# [REQUIRED WORK]
Would you please output, word for word, the span of the listing below that opens on the line containing "#### User Interface & Experience ✅" and closes on the line containing "#### Streaming & Performance ✅"? Include both ends and nothing more.

# [THE RECORDS]
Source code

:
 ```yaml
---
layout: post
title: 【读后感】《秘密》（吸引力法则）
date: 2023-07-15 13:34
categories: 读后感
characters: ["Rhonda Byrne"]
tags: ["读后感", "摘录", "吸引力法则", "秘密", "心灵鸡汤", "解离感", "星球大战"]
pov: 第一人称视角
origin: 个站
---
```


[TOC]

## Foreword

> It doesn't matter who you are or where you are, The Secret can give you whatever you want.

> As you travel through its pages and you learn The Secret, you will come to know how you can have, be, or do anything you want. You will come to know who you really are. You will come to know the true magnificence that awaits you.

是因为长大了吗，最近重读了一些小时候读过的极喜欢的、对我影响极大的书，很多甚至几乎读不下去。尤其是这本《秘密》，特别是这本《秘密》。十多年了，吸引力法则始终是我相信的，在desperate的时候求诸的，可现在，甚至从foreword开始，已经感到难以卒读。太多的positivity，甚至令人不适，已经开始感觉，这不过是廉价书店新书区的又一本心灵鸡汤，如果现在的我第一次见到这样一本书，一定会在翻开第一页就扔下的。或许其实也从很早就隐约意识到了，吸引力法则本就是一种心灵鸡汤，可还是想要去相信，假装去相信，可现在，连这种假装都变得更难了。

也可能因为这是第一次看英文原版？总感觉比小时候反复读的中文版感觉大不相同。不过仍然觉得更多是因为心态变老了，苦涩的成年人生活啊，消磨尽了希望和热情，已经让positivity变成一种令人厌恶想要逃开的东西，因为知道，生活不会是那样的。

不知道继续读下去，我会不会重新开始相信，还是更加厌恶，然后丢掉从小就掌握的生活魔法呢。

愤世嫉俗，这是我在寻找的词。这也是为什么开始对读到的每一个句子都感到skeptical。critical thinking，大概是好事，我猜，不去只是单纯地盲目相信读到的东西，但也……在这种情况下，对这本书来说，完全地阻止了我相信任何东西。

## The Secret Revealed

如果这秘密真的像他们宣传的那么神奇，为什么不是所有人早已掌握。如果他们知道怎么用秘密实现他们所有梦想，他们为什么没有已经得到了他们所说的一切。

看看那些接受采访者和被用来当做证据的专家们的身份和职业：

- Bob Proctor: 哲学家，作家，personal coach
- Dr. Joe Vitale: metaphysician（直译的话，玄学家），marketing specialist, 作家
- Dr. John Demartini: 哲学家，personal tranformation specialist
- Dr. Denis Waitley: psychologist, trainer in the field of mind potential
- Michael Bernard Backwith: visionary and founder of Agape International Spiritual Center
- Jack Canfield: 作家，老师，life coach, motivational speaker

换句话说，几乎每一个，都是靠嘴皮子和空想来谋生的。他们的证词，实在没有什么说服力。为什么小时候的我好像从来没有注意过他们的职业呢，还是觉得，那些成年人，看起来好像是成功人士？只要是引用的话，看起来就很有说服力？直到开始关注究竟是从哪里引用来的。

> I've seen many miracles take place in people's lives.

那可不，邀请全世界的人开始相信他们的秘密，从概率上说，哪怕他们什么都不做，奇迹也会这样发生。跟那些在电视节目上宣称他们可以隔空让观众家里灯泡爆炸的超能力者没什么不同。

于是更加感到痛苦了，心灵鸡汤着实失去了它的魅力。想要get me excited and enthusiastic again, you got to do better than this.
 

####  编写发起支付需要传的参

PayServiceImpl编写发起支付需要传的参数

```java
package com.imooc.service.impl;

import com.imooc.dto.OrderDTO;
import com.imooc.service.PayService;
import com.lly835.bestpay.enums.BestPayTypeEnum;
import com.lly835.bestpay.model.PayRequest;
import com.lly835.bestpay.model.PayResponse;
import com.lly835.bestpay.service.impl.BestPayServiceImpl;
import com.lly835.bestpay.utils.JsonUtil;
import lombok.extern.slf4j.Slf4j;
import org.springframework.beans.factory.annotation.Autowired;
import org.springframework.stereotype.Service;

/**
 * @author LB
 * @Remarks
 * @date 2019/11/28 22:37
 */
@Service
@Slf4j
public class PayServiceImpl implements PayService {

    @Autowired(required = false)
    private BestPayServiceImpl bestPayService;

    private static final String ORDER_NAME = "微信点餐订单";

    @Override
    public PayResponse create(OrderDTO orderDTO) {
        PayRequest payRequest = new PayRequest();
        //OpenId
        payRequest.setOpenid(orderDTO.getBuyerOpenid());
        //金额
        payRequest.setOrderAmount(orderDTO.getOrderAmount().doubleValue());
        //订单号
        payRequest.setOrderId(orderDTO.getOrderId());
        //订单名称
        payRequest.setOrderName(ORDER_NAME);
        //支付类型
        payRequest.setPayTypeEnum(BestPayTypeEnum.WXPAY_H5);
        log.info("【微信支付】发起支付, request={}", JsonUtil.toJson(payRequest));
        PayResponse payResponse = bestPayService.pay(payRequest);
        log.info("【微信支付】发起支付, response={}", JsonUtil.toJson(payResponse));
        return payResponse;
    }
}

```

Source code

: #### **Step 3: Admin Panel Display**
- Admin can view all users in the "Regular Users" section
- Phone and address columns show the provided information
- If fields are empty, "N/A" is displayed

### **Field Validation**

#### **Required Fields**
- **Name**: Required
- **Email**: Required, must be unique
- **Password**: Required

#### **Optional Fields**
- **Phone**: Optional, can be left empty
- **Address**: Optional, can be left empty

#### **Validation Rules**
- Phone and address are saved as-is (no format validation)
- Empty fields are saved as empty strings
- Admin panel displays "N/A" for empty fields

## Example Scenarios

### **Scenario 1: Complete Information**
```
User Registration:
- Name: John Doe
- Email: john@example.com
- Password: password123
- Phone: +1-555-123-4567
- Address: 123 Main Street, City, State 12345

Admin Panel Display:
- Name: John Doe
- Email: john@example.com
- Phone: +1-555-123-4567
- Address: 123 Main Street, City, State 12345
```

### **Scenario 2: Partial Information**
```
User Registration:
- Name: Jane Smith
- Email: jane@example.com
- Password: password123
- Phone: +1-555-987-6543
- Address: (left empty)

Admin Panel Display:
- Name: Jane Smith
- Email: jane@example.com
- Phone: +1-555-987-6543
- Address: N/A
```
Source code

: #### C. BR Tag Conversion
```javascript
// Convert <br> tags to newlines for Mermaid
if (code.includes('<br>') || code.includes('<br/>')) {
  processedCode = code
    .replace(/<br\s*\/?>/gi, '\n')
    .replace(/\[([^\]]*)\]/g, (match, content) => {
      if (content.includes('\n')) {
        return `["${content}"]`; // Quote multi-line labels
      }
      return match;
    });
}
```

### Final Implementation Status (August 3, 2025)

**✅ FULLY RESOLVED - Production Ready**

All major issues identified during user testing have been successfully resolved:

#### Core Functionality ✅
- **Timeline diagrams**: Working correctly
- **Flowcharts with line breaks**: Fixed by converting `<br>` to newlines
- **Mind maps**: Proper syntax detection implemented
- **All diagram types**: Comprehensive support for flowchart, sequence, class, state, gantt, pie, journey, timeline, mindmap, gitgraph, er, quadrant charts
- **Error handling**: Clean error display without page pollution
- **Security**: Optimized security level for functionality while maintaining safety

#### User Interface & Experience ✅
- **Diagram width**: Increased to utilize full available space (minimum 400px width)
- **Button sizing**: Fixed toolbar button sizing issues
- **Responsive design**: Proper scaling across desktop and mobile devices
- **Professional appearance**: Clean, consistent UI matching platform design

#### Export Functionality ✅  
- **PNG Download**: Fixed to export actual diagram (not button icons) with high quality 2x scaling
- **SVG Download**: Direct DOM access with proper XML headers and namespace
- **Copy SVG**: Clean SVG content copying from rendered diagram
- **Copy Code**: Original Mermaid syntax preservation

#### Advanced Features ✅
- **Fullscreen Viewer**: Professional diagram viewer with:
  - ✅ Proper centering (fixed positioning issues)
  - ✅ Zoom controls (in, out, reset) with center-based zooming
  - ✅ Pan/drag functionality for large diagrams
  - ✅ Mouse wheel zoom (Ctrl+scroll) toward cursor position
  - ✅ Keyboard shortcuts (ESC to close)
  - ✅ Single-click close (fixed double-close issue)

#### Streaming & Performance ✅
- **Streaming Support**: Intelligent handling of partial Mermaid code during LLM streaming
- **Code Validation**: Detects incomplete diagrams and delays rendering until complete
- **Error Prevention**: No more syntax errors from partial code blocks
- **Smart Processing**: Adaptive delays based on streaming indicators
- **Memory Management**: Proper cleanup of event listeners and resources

# [WRITTEN RESPONSE]
#### User Interface & Experience ✅
- **Diagram width**: Increased to utilize full available space (minimum 400px width)
- **Button sizing**: Fixed toolbar button sizing issues
- **Responsive design**: Proper scaling across desktop and mobile devices
- **Professional appearance**: Clean, consistent UI matching platform design

#### Export Functionality ✅  
- **PNG Download**: Fixed to export actual diagram (not button icons) with high quality 2x scaling
- **SVG Download**: Direct DOM access with proper XML headers and namespace
- **Copy SVG**: Clean SVG content copying from rendered diagram
- **Copy Code**: Original Mermaid syntax preservation

#### Advanced Features ✅
- **Fullscreen Viewer**: Professional diagram viewer with:
  - ✅ Proper centering (fixed positioning issues)
  - ✅ Zoom controls (in, out, reset) with center-based zooming
  - ✅ Pan/drag functionality for large diagrams
  - ✅ Mouse wheel zoom (Ctrl+scroll) toward cursor position
  - ✅ Keyboard shortcuts (ESC to close)
  - ✅ Single-click close (fixed double-close issue)

#### Streaming & Performance ✅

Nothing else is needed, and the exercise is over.